**Testo scelto**

........

I suoi concittadini lo desideravano vescovo, ma il doge e il senato vollero che non fosse distolto dall'arte sua.

Allo Z. si deve la codificazione della scienza musicale nel Cinquecento.

Egli è a cognizione del fatto acustico: i suoni sono prodotti da vibrazioni e le vibrazioni dànno la serie armonica naturale da cui discende l'accordo maggiore:

Nel 15° cap. del 1° libro delle Institutioni afferma che dentro le relazioni di numero 1 : 2 : 3 : 4 : 5 : 6 sono le determinazioni di tutte le consonanze. Musica è scienza che considera i numeri e le proporzioni. Le parti del numero senario contengono in atto e in potenza tutte quelle consonanze che può l'uomo immaginare per servire la musica. Tutte le armonie mostrano due ordinamenti e la diversità armonica riposa sulla consonanza della terza.

"... la uarietà dell'Harmonia", scrive lo Z. nel 31° cap. del 3° libro sopra citato, "non consiste solamente nella uarietà delle Consonanze che si troua fra due parti ma nella uarietà anco dell'Harmonie, la quale consiste nella positione della chorda che fà la terza... Onde ouer che sono minori et l'Harmonia che nasce è ordinata o s'assomiglia alla proportionalità o mediatione Arithmetica: ouer sono maggiori et tale Harmonia è ordinata, ouer s, assomiglia alla mediocrità Harmonica et da questa varietà

dipende tutta la diuersità et la perfettione dell'Harmonie; conciosiache è necessario... che nella Compositione perfetta si ritrouino sempre in atto la Quinta et la Terza ouer le sue Replicate, essendo che oltra queste due consonanze l'Udito non può desiderar suono, che caschi nel mezo, ouer fuori de i loro estremi, che sia in tutto differente et uariato da quelli...".

........

**Esercizi proposti**
**1.** Stabilisci se le affermazioni seguenti concordano con il testo scelto, rispondendo sì o no e citando le parole decisive: (a) il doge e il senato volevano che lo Z. diventasse vescovo; (b) le relazioni di numero 1 : 2 : 3 : 4 : 5 : 6 racchiudono le determinazioni di tutte le consonanze; (c) la diversità armonica poggia sulla consonanza della quinta.
**2.** Nel testo scelto, da che cosa sono prodotti i suoni?

**Dati disponibili**
........

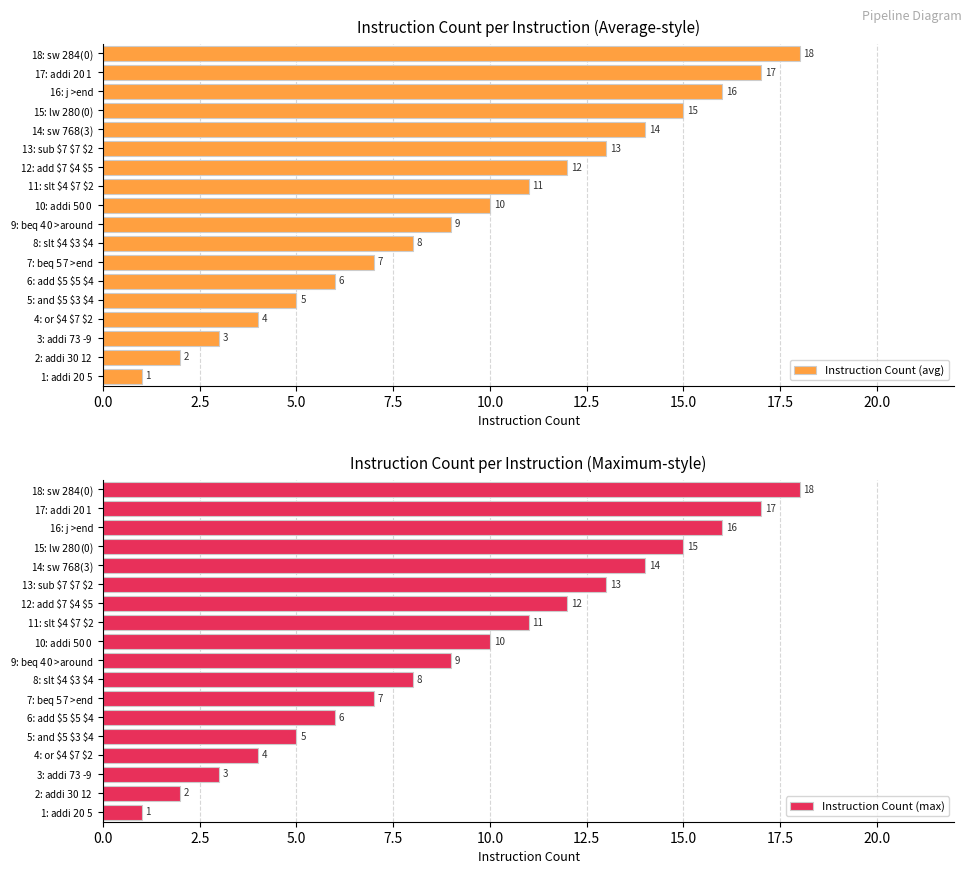

What is the value of the Instruction Count (avg) bar at the 10th from the left?

10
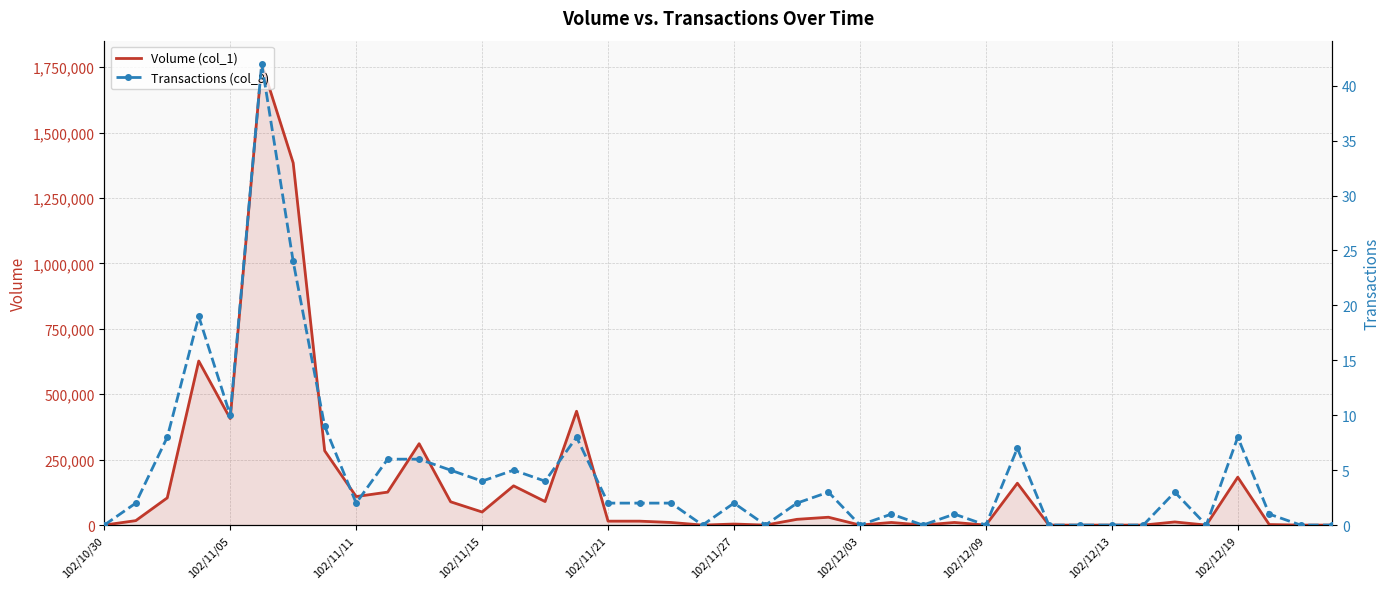

The value of Volume (col_1) at 102/12/09 is 0. True or false?

True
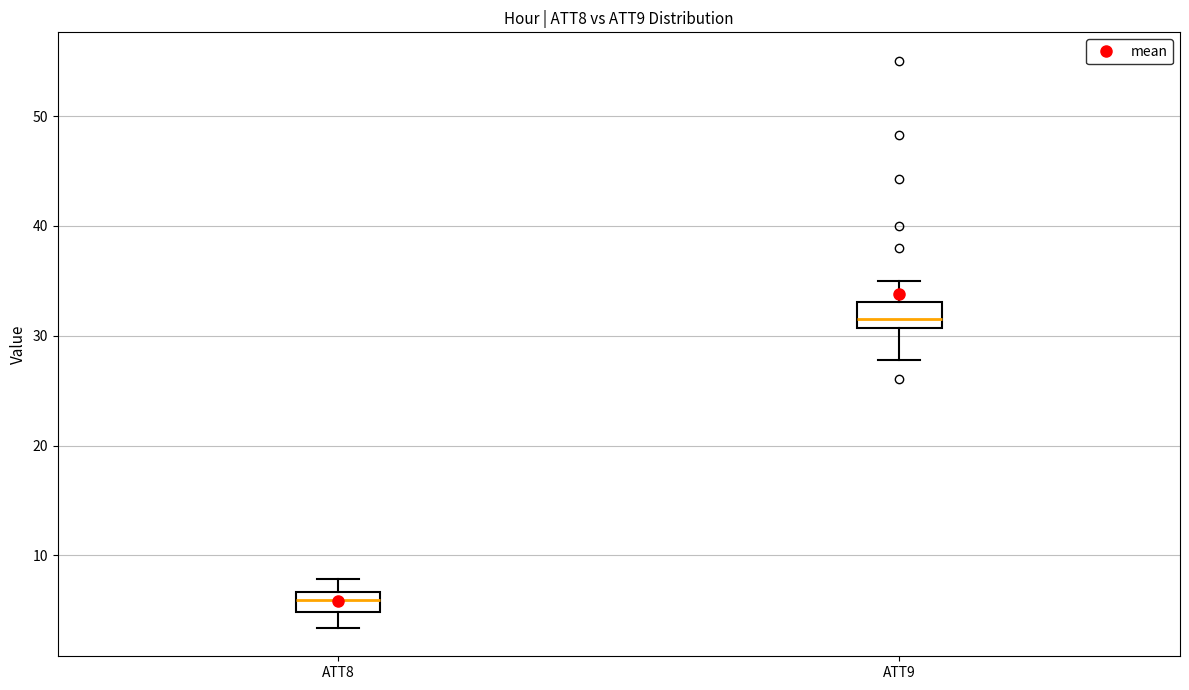

Which box's median line is the lowest?

ATT8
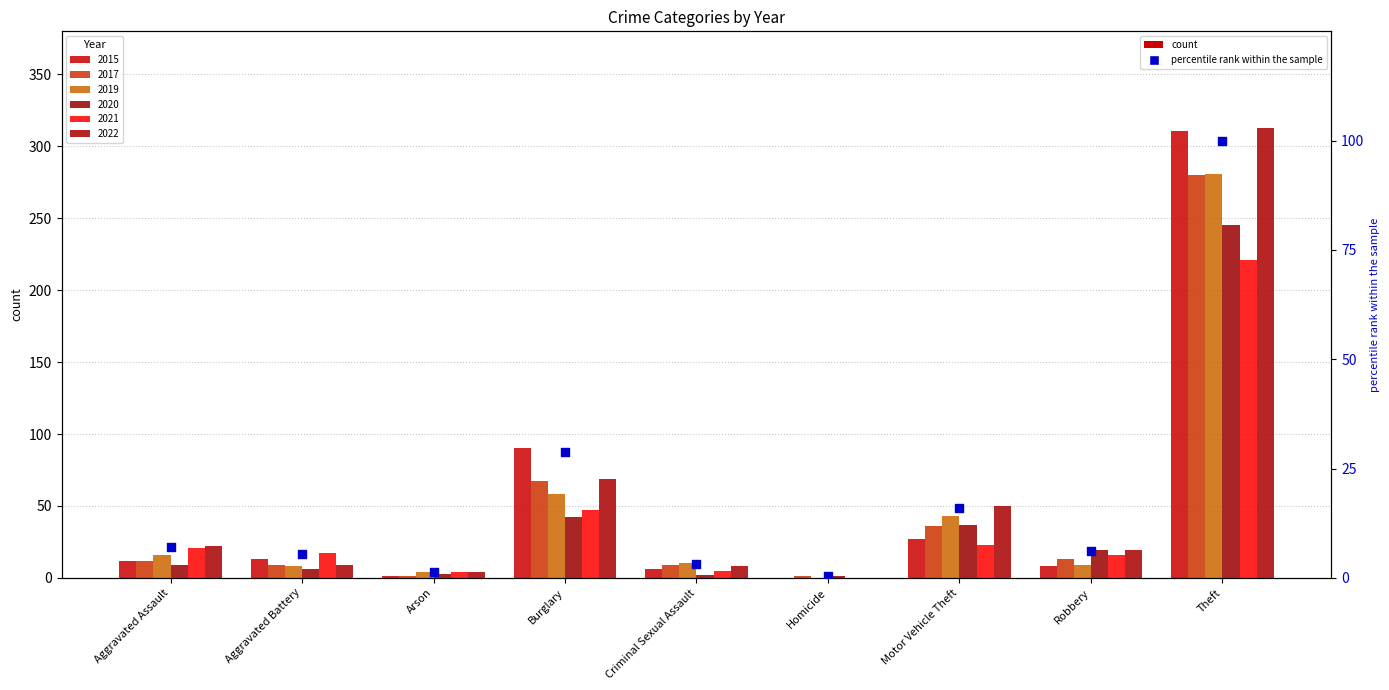

Between Arson and Aggravated Battery, which is larger?

Aggravated Battery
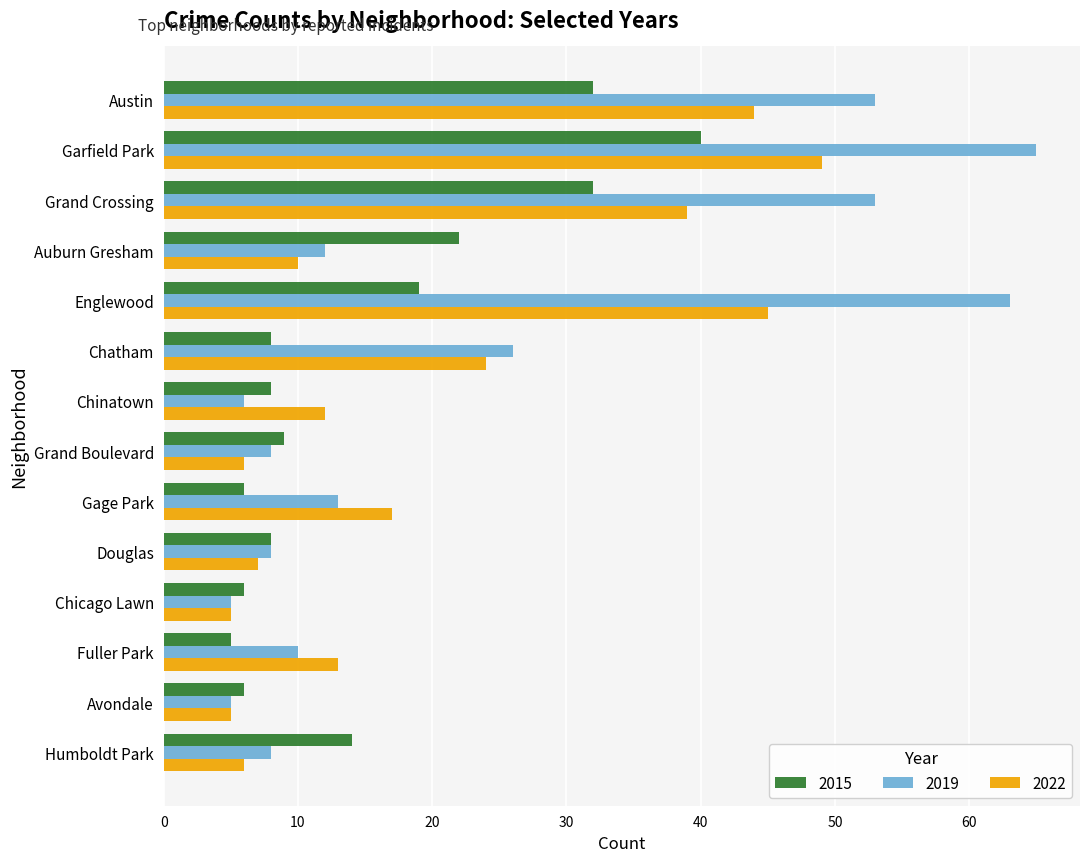

At which label is 2022 closest to 27?

Chatham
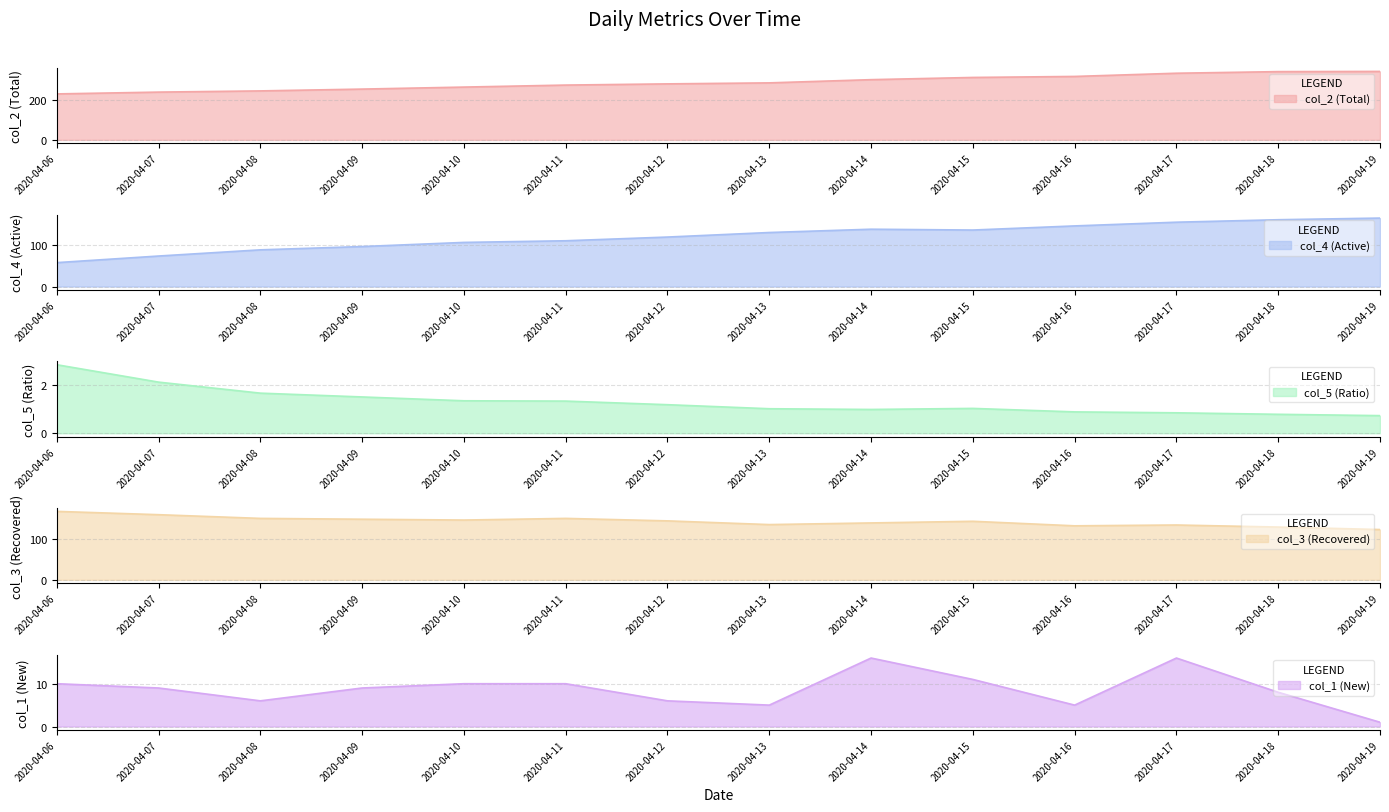

Reading left to right, transcribe all the data shown in this chart.

col_2: 229.0	238.0	244.0	253.0	263.0	273.0	279.0	284.0	300.0	311.0	316.0	332.0	340.0	341.0
col_4: 58.0	74.0	89.0	97.0	107.0	111.0	120.0	131.0	139.0	137.0	147.0	156.0	162.0	166.0
col_5: 2.9	2.1	1.7	1.5	1.4	1.3	1.2	1.0	1.0	1.0	0.9	0.9	0.8	0.7
col_3: 166.0	158.0	149.0	147.0	145.0	149.0	143.0	134.0	138.0	142.0	131.0	133.0	128.0	122.0
col_1: 10.0	9.0	6.0	9.0	10.0	10.0	6.0	5.0	16.0	11.0	5.0	16.0	8.0	1.0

........

**Soluzioni**
**1.**
(a) No: «il doge e il senato vollero che non fosse distolto dall'arte sua».
(b) Sì: «dentro le relazioni di numero 1 : 2 : 3 : 4 : 5 : 6 sono le determinazioni di tutte le consonanze».
(c) No: «la diversità armonica riposa sulla consonanza della terza».

**2.** Da vibrazioni.